Example: The "Comments" smell was the most frequently discussed. The argument presented in the reviewed literature is that extensive comments explaining what code does are often unnecessary in Elixir. Instead, developers should leverage doctest for documentation, which provides usage examples that can also be run as tests and accessed via the IEx shell.

Elixir-Specific Code Smells (RQ2):

The authors identified 18 novel code smells specific to Elixir's features and paradigms. These were categorized into:

  1. Design-related smells (10): More complex issues affecting broader design aspects.
    • Example: Complex multi-clause function: Abusing Elixir's multi-clause function heads with excessive pattern matching and guard clauses, making the function hard to understand and reason about.
    • Other examples: GenServer Envy, Agent Obsession, Unsupervised process, Large messages between processes, Complex API error handling, Exceptions for control-flow, Untested polymorphic behavior, Code organization by process, Data manipulation by migration.
  2. Low-level concerns smells (8): Simpler issues affecting smaller code segments.
    • Example: Working with invalid data: Functions not validating input parameters close to the source (e.g., user input), leading to potential errors deep within the application logic, making debugging difficult.
    • Other examples: Map/struct dynamic access, Unplanned value extraction, Modules with identical names, Unnecessary macro, App configuration for code libs, Compile-time app configuration, Dependency with "use" when an "import" is enough.

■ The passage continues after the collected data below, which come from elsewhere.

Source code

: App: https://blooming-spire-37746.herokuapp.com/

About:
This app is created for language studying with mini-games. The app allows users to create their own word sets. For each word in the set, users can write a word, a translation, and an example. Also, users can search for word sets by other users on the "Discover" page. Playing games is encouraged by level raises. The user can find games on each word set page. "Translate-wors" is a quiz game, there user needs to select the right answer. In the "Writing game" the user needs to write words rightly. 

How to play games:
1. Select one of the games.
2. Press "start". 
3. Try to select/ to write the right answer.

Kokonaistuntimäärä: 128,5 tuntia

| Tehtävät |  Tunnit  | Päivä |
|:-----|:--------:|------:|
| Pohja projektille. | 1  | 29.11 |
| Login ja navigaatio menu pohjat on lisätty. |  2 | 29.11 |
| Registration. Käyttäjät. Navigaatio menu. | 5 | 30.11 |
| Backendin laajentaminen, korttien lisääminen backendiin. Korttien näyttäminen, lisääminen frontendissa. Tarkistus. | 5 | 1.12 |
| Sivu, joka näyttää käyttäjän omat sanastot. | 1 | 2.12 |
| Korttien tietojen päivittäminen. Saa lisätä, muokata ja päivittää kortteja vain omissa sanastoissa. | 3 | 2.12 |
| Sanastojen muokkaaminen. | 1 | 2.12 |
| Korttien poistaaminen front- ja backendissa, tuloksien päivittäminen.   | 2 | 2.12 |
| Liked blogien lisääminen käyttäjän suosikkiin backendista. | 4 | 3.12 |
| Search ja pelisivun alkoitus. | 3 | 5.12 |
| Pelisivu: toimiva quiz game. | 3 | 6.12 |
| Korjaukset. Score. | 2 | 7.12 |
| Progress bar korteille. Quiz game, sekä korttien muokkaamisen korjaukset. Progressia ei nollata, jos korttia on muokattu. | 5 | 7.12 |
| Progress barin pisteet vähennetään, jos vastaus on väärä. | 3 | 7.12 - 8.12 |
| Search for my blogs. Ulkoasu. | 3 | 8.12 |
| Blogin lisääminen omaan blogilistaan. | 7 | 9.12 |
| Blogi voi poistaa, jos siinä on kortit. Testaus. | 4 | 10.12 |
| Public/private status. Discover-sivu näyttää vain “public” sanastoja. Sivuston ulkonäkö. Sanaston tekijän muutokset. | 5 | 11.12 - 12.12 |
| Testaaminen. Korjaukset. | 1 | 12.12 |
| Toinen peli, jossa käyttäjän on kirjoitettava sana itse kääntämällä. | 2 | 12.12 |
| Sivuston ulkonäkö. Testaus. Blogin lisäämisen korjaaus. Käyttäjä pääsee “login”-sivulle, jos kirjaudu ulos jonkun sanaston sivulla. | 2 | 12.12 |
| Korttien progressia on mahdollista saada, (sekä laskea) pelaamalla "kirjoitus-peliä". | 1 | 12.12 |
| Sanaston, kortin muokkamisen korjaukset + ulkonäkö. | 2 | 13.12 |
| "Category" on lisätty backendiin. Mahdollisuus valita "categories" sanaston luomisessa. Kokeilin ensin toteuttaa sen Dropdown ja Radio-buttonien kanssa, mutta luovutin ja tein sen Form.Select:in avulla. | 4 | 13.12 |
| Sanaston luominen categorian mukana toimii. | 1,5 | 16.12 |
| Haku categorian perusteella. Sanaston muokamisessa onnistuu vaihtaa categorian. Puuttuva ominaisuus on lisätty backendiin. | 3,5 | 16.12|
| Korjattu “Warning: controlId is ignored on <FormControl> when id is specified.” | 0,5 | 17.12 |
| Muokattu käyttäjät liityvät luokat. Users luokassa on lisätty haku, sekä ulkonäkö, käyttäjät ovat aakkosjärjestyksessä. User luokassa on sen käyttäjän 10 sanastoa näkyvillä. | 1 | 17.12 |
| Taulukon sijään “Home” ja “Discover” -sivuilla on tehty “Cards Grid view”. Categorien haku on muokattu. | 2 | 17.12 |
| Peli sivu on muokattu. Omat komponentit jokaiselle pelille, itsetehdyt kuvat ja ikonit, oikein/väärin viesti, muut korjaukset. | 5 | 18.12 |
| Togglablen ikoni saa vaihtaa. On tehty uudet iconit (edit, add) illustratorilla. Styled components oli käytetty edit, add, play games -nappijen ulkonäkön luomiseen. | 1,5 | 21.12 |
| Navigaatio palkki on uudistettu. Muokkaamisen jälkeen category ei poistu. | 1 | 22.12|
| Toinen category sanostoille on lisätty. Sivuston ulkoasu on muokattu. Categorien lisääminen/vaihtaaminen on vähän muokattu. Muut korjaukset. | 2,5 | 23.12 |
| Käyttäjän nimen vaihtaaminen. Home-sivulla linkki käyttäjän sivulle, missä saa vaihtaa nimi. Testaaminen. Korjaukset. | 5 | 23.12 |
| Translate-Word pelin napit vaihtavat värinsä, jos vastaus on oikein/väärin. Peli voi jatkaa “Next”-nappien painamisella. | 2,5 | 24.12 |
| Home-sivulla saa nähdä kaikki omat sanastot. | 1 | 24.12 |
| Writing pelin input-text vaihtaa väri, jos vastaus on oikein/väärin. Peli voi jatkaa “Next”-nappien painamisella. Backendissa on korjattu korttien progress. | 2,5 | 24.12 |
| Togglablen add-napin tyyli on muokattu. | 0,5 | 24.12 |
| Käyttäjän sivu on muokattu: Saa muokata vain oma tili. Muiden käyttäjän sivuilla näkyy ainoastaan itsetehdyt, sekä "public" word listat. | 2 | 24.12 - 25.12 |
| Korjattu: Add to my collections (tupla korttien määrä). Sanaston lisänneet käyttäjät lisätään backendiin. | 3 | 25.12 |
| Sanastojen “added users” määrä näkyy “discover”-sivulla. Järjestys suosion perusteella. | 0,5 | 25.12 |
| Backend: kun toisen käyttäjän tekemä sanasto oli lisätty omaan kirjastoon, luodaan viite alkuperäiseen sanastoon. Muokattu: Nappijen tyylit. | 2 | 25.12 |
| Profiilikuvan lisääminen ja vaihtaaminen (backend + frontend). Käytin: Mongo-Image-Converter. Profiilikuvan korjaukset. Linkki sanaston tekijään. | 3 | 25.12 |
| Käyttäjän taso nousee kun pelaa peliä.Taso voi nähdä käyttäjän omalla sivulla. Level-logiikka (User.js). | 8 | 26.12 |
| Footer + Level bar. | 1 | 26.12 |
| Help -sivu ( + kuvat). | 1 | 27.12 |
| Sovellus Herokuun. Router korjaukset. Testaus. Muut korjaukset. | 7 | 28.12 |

A full list and descriptions are available in the paper's Table II and the associated GitHub repository mentioned.

Tool Detection (RQ3):

The authors investigated Credo (v1.6.2), a widely used static analysis tool for Elixir, to see if it detects the identified smells.

  • Finding: Credo offers limited coverage for the smells found in the grey literature.
  • Detected Traditional Smells: Duplicated Code, Long Parameter List.
  • Detected Elixir-Specific Smells: Compile-time app configuration.
  • Implication: There is a significant opportunity to enhance Credo or develop new tools to automatically detect these identified smells in Elixir projects.

Practical Implications for Developers

  • Awareness: The lists of traditional and Elixir-specific smells provide developers with a vocabulary and checklist to identify potential quality issues in their Elixir codebases.
  • Refactoring Guidance: Understanding these smells can guide refactoring efforts to improve maintainability, readability, and robustness. For instance, recognizing a "Complex multi-clause function" might prompt breaking it down into smaller, more focused functions. Identifying "Working with invalid data" suggests adding input validation closer to the system's boundaries.
  • Tooling Gap: Developers should be aware that current static analysis tools like Credo might not catch many of these potential issues, requiring more manual code reviews and vigilance.
  • doctest Usage: The discussion around the "Comments" smell emphasizes the idiomatic Elixir practice of using doctest for function documentation and examples over traditional code comments explaining implementation details.
  • Process Management: Smells like "GenServer Envy," "Agent Obsession," and "Unsupervised process" highlight the need for careful design when working with Elixir's concurrency primitives (Processes, Tasks, Agents, GenServers) and supervision trees.

The paper concludes by stating these are early results and plans future work, including mining open-source projects and surveying developers to further validate and expand the smell catalog, and potentially developing detection tools.